Aim of the exercise> Please render the listing below as a JSON list of strings, with one string per line and no blank lines.

===== Material for this task =====

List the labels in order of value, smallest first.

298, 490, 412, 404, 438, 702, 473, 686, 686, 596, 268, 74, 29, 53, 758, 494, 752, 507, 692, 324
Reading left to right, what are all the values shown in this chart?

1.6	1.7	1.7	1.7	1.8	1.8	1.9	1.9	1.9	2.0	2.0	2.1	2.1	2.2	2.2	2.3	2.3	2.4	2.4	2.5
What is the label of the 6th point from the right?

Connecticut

=====

Written response>
[
  "List the labels in order of value, smallest first.",
  "298, 490, 412, 404, 438, 702, 473, 686, 686, 596, 268, 74, 29, 53, 758, 494, 752, 507, 692, 324",
  "Reading left to right, what are all the values shown in this chart?",
  "1.6\t1.7\t1.7\t1.7\t1.8\t1.8\t1.9\t1.9\t1.9\t2.0\t2.0\t2.1\t2.1\t2.2\t2.2\t2.3\t2.3\t2.4\t2.4\t2.5",
  "What is the label of the 6th point from the right?",
  "Connecticut"
]